「違憲」なのになぜ可決?
ついに衆院を通過した安保法案
7月16日、衆議院本会議で安保法制が可決された。
前日の平和安全特別委員会では、野党議員たちが「自民党感じ悪いよね」などと書かれたプラカードを持って委員長に詰め寄るシーンがテレビで報道された。そして、夜には数万人の人々が国会議事堂を取り囲み、深夜までデモを続けた。
多くの学者が「違憲」だと主張し、野党が採決をボイコットする中で、安保法制を「強行」に可決させたのはなぜなのか。本会議後、安倍総理はぶらさがり会見でこう述べた。
「日本を取り巻く安全保障環境は厳しさを増しています。この認識の中において、日本国民の命を守り、そして戦争を未然に防ぐために絶対に必要な法案であります」
つまり、安倍総理が「違憲」と言われつつも採決したのは、「必要」と判断したから、ということだ。だとすれば、「憲法」とはいったい何なのか。
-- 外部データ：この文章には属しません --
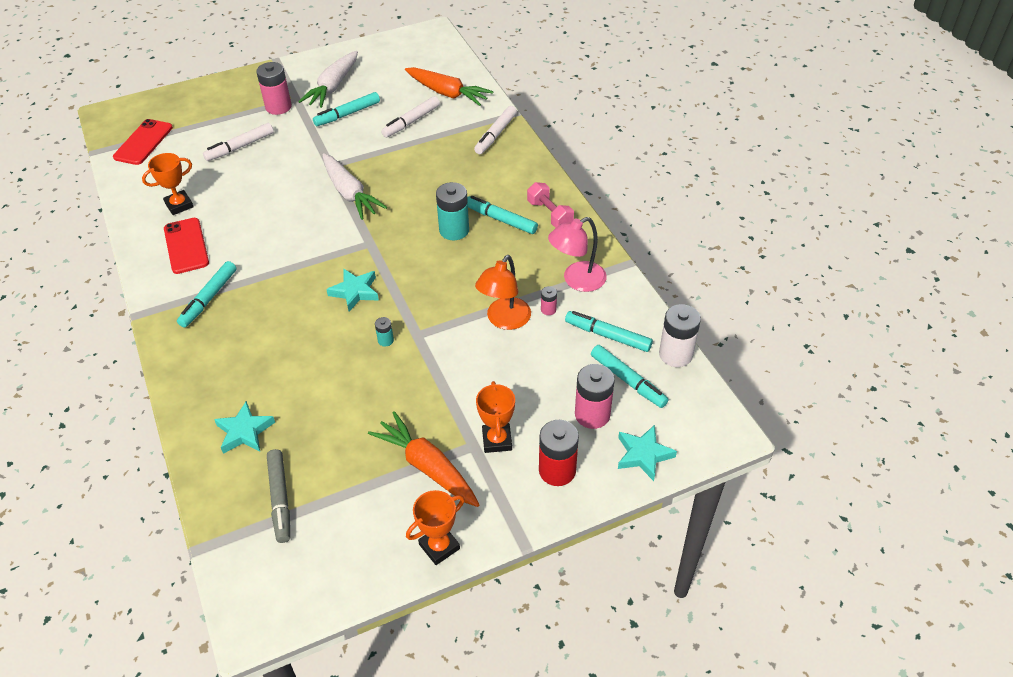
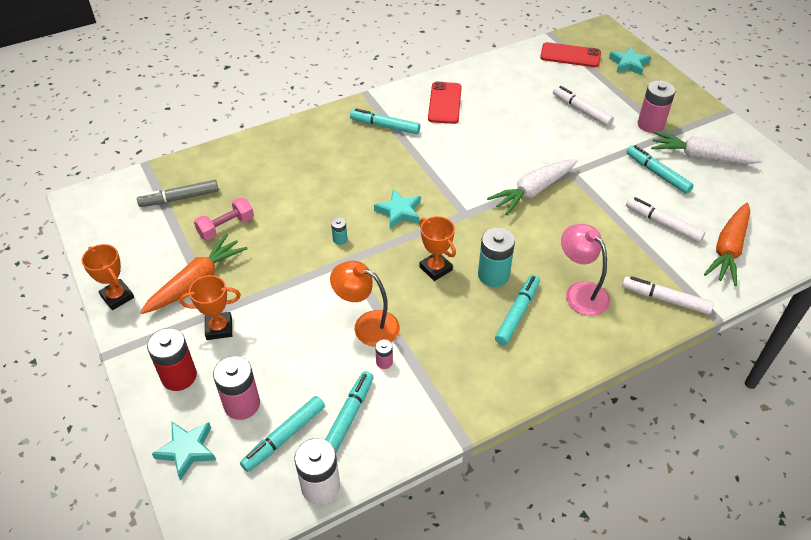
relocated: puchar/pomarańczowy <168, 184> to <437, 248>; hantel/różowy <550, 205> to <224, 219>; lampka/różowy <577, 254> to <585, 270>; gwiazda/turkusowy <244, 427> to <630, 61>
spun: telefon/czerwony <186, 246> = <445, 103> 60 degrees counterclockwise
憲法の理念とは、必要であれば破ってよいものなのだろうか。そもそも、この法案は本当に「必要」だったのだろうか。
もし本当に大多数の国民が反対なら、選挙を気にする政治家が「大多数」の声を無視するはずがない。なぜ安倍総理は、国会議事堂を取り囲む数万人の有権者を無視できたのか。
今回の「強行」採決劇の背景に見え隠れする、日本の民主主義の危機的状況を読み解きたい。
今回の採決に対する批判として、「強行採決」という言葉が目立つ。確かに、数の力に頼り、野党の意見をほとんど聞かず、学者から憲法違反と指摘されても意に介さない態度は、「強行」と批判されるべきかもしれない。しかし、その状況を選んだのは、実は国民ではなかったか。
筆者が知る限り、安倍晋三総理は長年自らの政治信条をはっきりと国民に示し、説明を続けてきていた。昨夏、集団的自衛権の行使を閣議決定したときにも散々マスコミが報道し、つい7ヵ月前に衆議院を解散して総選挙もやっている。その上で安定多数の議席を得て、今回の法案を可決している。